Unions back bill to give immigrants legal representation in New York
The Access to Representation Act would help people facing deportation if they fall below a certain income level.
Legislation that would help provide immigrants lawyers in deportation cases has gained some powerful new backers. Four prominent unions have asked Gov. Kathy Hochul for support in passing the Access to Representation Act, which would afford low-income immigrant New Yorkers the right to an attorney for immigration proceedings.
The influential New York Nurses Association, District Council 37, 32BJ and Hotel and Gaming Trades Council signed on to a letter sent to the governor on Tuesday, voicing their support for the bill that has yet to pass either chamber of the Legislature yet. “With more than one quarter of
New York’s workforce consisting of immigrants, many people targeted by immigration
enforcement for deportation are our members or family members of our members,” the previously unreported letter reads. “Losing them hits home.” Specifically, the unions are asking that Hochul commit $55 million to pay for lawyers in the upcoming fiscal year, in addition to supporting the passage of the legislation itself.

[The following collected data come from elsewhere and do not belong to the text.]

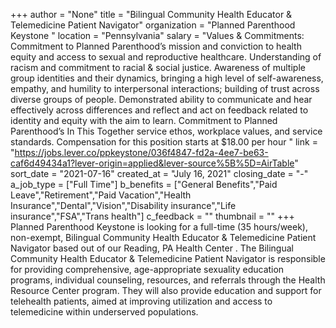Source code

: +++
author = "None"
title = "Bilingual Community Health Educator & Telemedicine Patient Navigator"
organization = "Planned Parenthood Keystone "
location = "Pennsylvania"
salary = "Values & Commitments: Commitment to Planned Parenthood’s mission and conviction to health equity and access to sexual and reproductive healthcare.  Understanding of racism and commitment to racial & social justice. Awareness of multiple group identities and their dynamics, bringing a high level of self-awareness, empathy, and humility to interpersonal interactions; building of trust across diverse groups of people.  Demonstrated ability to communicate and hear effectively across differences and reflect and act on feedback related to identity and equity with the aim to learn.  Commitment to Planned Parenthood’s In This Together service ethos, workplace values, and service standards. Compensation for this position starts at $18.00 per hour "
link = "https://jobs.lever.co/ppkeystone/036f4847-fd2a-4ee7-be63-caf6d49434a1?lever-origin=applied&lever-source%5B%5D=AirTable"
sort_date = "2021-07-16"
created_at = "July 16, 2021"
closing_date = "-"
a_job_type = ["Full Time"]
b_benefits = ["General Benefits","Paid Leave","Retirement","Paid Vacation","Health Insurance","Dental","Vision","Disability insurance","Life insurance","FSA","Trans health"]
c_feedback = ""
thumbnail = ""
+++
Planned Parenthood Keystone is looking for a full-time (35 hours/week), non-exempt, Bilingual Community Health Educator & Telemedicine Patient Navigator based out of our Reading, PA Health Center . The Bilingual Community Health Educator & Telemedicine Patient Navigator is responsible for providing comprehensive, age-appropriate sexuality education programs, individual counseling, resources, and referrals through the Health Resource Center program. They will also provide education and support for telehealth patients, aimed at improving utilization and access to telemedicine within underserved populations.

Under the Access to Representation Act, sponsored by state Sen. Brad Hoylman-Sigal and Assembly Member Catalina Cruz, any immigrant New Yorker making up to twice the poverty line would have the right to an attorney if facing deportation or otherwise find themselves in federal immigration court, paid for by the state. “Our partners in labor are once again standing up for immigrant communities by recognizing the need for legal services,” Cruz said in a text to City & State. “Ensuring immigrant families facing deportation have a real chance to stay together requires a lawyer, ensuring their constitutional rights requires a lawyer.” Currently, the right to a lawyer is only guaranteed in criminal cases statewide, although a New York City program affords low-income residents the right to an attorney in housing court.
The new union support comes at a tense time for Hochul and labor. Several prominent unions, including 32BJ, have criticized the governor for her pick of Justice Hector LaSalle for chief judge despite their misgivings about his record on labor cases. More recently, Hochul has drawn the ire of both New York State United Teachers, the state’s major teachers union, and the United Federation of Teachers, the city’s union, for her proposal to lift the charter school cap in New York City.